● EXERCISE
In the material below, some lines carry "connect". Copy each such line.

====================

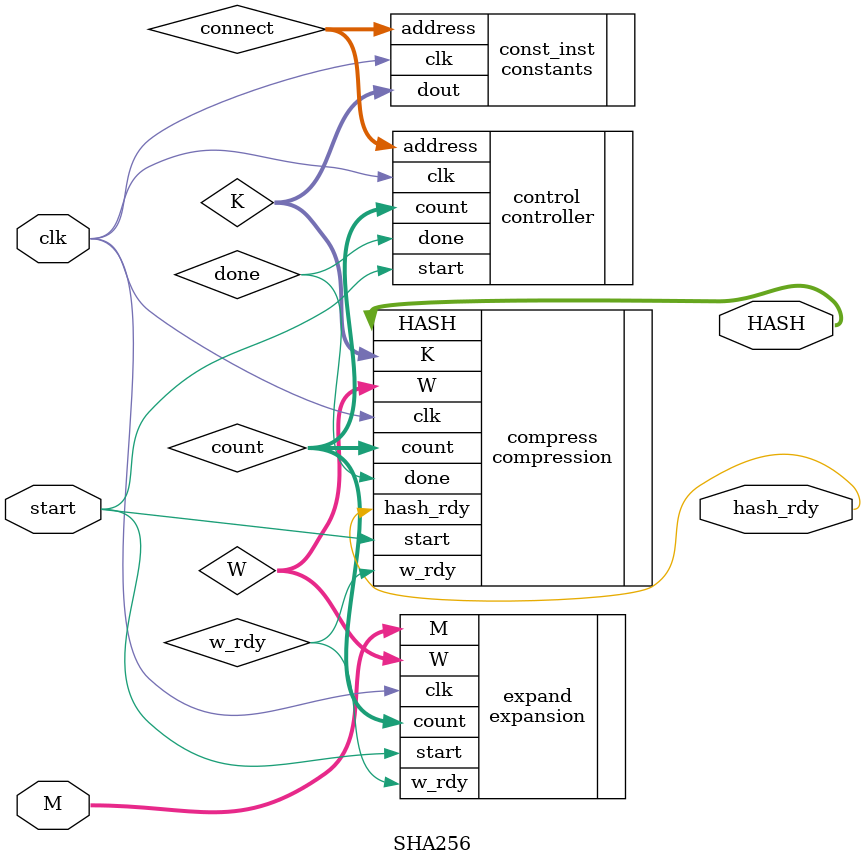
<source format=v>
`timescale 1ns / 1ps
module SHA256
					(
						M,
						start,
						clk,
						HASH,
						hash_rdy 
					);


input		[511:0]		M;
input					start;
input					clk;
output		[255:0]		HASH;
output					hash_rdy;

wire			[31:0]		W;
wire			[31:0]		K;
wire						start;
wire			[5:0]		connect;
wire			[4:0]		count;
wire						w_rdy;
wire						done;


constants const_inst 
			(
			    .address				(connect), 
			    .clk					(clk), 
			    .dout					(K)
			);

expansion expand			
			(
				.M					(M),
				.start				(start),
				.count				(count), 		
				.clk					(clk),
				.w_rdy				(w_rdy),								
				.W					(W)
			);

controller control
			(
				.start				(start), 
				.clk					(clk), 
				.address				(connect),
				.done				(done),
				.count				(count)
			);


compression compress 
			(
			    .start					(start),
			    .K						(K), 
			    .W					(W), 
			    .w_rdy					(w_rdy),
			    .done					(done),
			    .count					(count),
			    .clk					(clk),
			    .hash_rdy				(hash_rdy),
			    .HASH					(HASH)
			);


endmodule

</source>
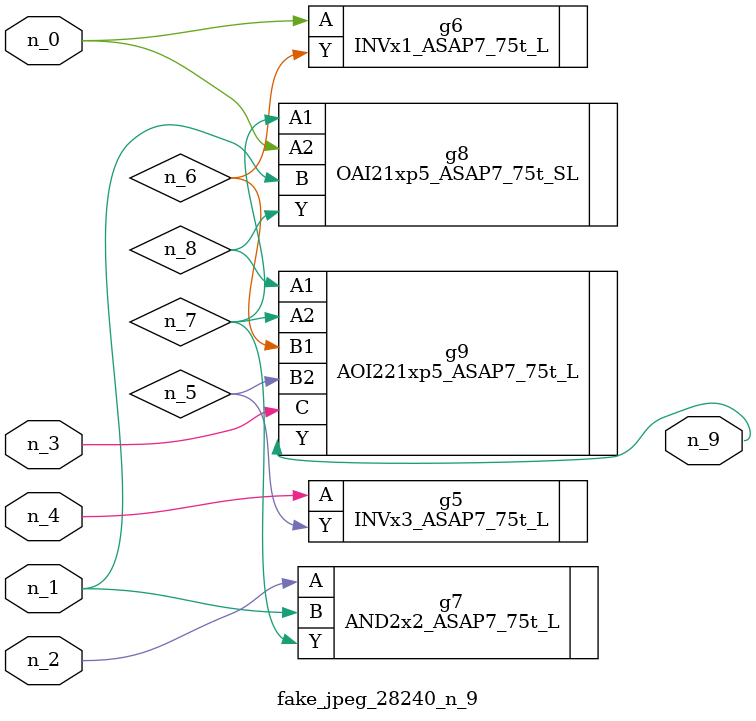
<source format=v>
module fake_jpeg_28240_n_9 (n_3, n_2, n_1, n_0, n_4, n_9);

input n_3;
input n_2;
input n_1;
input n_0;
input n_4;

output n_9;

wire n_8;
wire n_6;
wire n_5;
wire n_7;

INVx3_ASAP7_75t_L g5 ( 
.A(n_4),
.Y(n_5)
);

INVx1_ASAP7_75t_L g6 ( 
.A(n_0),
.Y(n_6)
);

AND2x2_ASAP7_75t_L g7 ( 
.A(n_2),
.B(n_1),
.Y(n_7)
);

OAI21xp5_ASAP7_75t_SL g8 ( 
.A1(n_7),
.A2(n_0),
.B(n_1),
.Y(n_8)
);

AOI221xp5_ASAP7_75t_L g9 ( 
.A1(n_8),
.A2(n_7),
.B1(n_6),
.B2(n_5),
.C(n_3),
.Y(n_9)
);


endmodule
</source>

====================

● RESULT
wire			[5:0]		connect;
			    .address				(connect), 
				.address				(connect),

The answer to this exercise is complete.